目の前にいるのは、策を駆使しこちらを苦しめ続けたミスター・ガロットではない。人類を殺してでも人類を存続させると決めた、クライヴ・ロウフィードとしてその目を見る。
「トワは我が儘だし善意もあるけど……僕は違う。なくなったら不便だし、トワも悲しむから‘ついでに’この世界も守ってやる」
剣を振るっていた時の事を思い返し、その闘志で胸を焼き尽くす。
「邪魔をするなら、人類だろうがリリーサーだろうが斬る」
沈黙が部屋に降り積もる中、乗り出していた身体を元に戻す。溜息を一つ吐き、心を落ち着かせる。
「トワは、答えのない問いでもずっと考えちゃうんです。あの子、見た目以上に繊細だから。別段賢い訳でもないので、ずっと同じ事ばっかり考えて悩んで。そういう子なんです。諦めて、もういいやって、出来ないタイプなんですよ」
そんな時が何度もあった。それら一つ一つを思い返しながら、本当に変な所で真面目なんだからと苦笑を浮かべる。
「だからこれ以上、好き勝手な言葉でトワを傷付けないで下さい」
苦笑しながらも、有無を言わせぬ声色でそう告げる。
また、沈黙が降り積もっていく。こちらの目を覗き込み、その真意を探ろうとするミスター・ガロットの目が……クライヴ・ロウフィードの目が、そんなものはないのだと答えに辿り着いた。

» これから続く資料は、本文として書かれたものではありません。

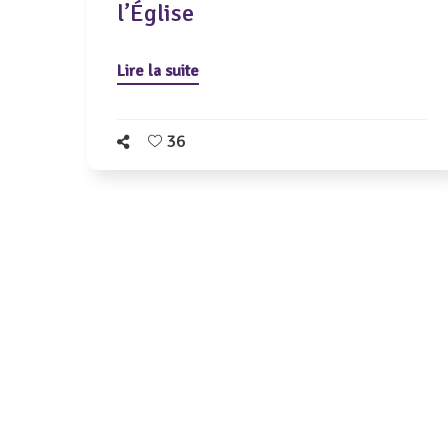
l’Église
Lire la suite
36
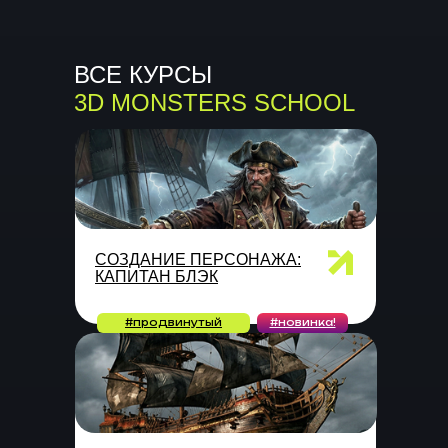
ВСЕ КУРСЫ
3D MONSTERS SCHOOL
СОЗДАНИЕ ПЕРСОНАЖА:
КАПИТАН БЛЭК
#продвинутый
#новинка!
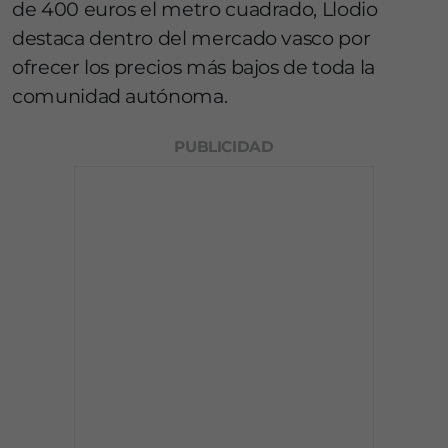
de 400 euros el metro cuadrado, Llodio
destaca dentro del mercado vasco por
ofrecer los precios más bajos de toda la
comunidad autónoma.
PUBLICIDAD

ブラフも何もない。こちらは、ただ真実をぶつけただけだ。どんな策も言葉遊びも、今この時だけは何の意味もない。だから、こちらの挑戦に応じた時点で彼は負けたのだ。
「……君達が、後悔しなければそれでいい。私の役目は終わった」
「後悔? 貴方を殴らなかった事についてですか?」
笑みを浮かべながらそう返し、イリアにハンドサインを送る。
口笛を吹く真似をしてから、イリアがミスター・ガロットの……クライヴ・ロウフィードの拘束準備を始めていく。部屋に二名の兵士が入り、クライヴは抵抗せずに立ち上がる。
「僕達は外に行こっか」
トワにそう声を掛け、部屋を後にしようとする。
「トワ?」
目をきらきらとさせ、こちらをじっと見ている。ちょっとばつが悪いというか、急に気恥ずかしさがやってきたように感じてしまう。
「……何さ」
目線を逸らしながらそう言うとトワは両手をぱちんと合わせてぴょんぴょんと跳ねる。
「あのね、今のリオはね、‘きっ’としてて格好良かったの! 普段はかわいいのに!」
きゃーと興奮気味のトワを見ていると、どっと力が抜けてくる。というか。
「かわいいって、何か他に言い方あるんじゃないかな……」
そんな騒動を横目に、ミスター・ガロットは連行されていく。
ミスター・ガロットは……クライヴ・ロウフィードはその様子を横目で見ていたものの、何も言うつもりはないようだった。